====== 提供テキスト ======

【ビジネスの救世主:事業再構築補助金】ここがポイント(3)

2023.06.11

事業再構築補助金の申請において注目すべきポイントを5つに分類し、前回の記事では2つ目のポイントを詳しく解説しました。今回はその続きとして、3つ目のポイントに焦点を当て、詳細に解説していきます。

前回の【ビジネスの救世主:事業再構築補助金】ここがポイント(2)では、事業再構築補助金の補助対象事業の8つの類型に関してそれぞれの「概要」と「補助率」を解説しました。
今回は補助対象事業の8つの類型に関してそれぞれの「要件」を解説します。

【参考】前回までの記事はこちら
【ビジネスの救世主:事業再構築補助金】ここがポイント(1)
【ビジネスの救世主:事業再構築補助金】ここがポイント(2)

1.8つの類型それぞれの補助対象事業の要件

8つの事業類型それぞれの補助対象の要件は以下のとおりです

①成長枠

要件
① 事業再構築指針に示す「事業再構築」の定義に該当する事業であること【事業再構築要件】
② 事業計画について認定経営革新等支援機関の確認を受けていること。補助金額が 3,000 万円を超える案件(卒業促進枠又は大規模賃金引上促進枠に合わせて申請する場合は、合算で補助金額が 3,000 万円を超える案件)は認定経営革新等支援機関及び金融機関(金融機関が認定経営革新等支援機関であれば当該金融機関のみでも可)の確認を受けていること【認定支援機関要件】
③ 補助事業終了後 3~5 年で付加価値額の年率平均 4.0%以上増加、又は従業員一人当たり付加価値額の年率平均 4.0%以上増加する見込みの事業計画を策定すること【付加価値額要件】
④ 取り組む事業が、過去~今後のいずれか 10 年間で、市場規模が 10%以上拡大する業種・業態に属していること【市場拡大要件】
⑤ 事業終了後 3~5 年で給与支給総額を年率平均2%以上増加させること【給与総額増加要件】
※成長枠は、卒業促進枠、大規模賃金引上促進枠のいずれかに同時に申請することが可能です。
<補助率引上げを受ける場合の追加要件>【補助率引上要件】
① 補助事業期間内に給与支給総額を年平均 6%以上増加させること
② 補助事業期間内に事業場内最低賃金を年額 45 円以上の水準で引上げること

②グリーン成長枠

グリーン成長枠には(エントリー)(スタンダード)のタイプがあります。

グリーン成長枠(エントリー)

====== 提供データ ======

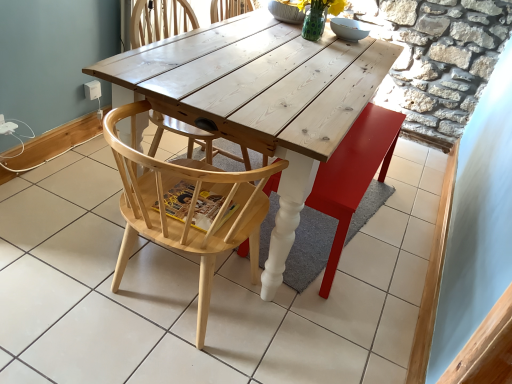
Question: Does point (385, 168) appear closer or farther from the camera than point (246, 195)?

Choices:
 (A) farther
 (B) closer

Answer: (A)

Question: Relative to natural wood chair at center, the 1th chair viewed from the front, is wooden swivel chair at center in front or behind?

Choices:
 (A) front
 (B) behind

Answer: (B)

Question: Considering the real-world distances, which object is farthest from the white wood table at center?

Choices:
 (A) natural wood chair at center, which is the second chair in front-to-back order
 (B) natural wood chair at center, the 1th chair viewed from the front
 (C) wooden swivel chair at center

Answer: (A)

Question: Estimate the real-world distances between objects in this image. Which object is closer to the wooden swivel chair at center?

Choices:
 (A) natural wood chair at center, which is counted as the 2th chair, starting from the back
 (B) natural wood chair at center, which is the second chair in front-to-back order
 (C) white wood table at center

Answer: (A)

======

> [作業リスト]
a – 提供テキストによると、成長枠の【市場拡大要件】では、取り組む事業が市場規模の何%以上拡大する業種・業態に属している必要がありますか。
b – 提供データの行のうち、文字列"order"を含む行の数を数え、その数だけを答えてください。
提供テキストと行の間に関連はありません。

> [記述回答]
a – 10%以上です。

b – 2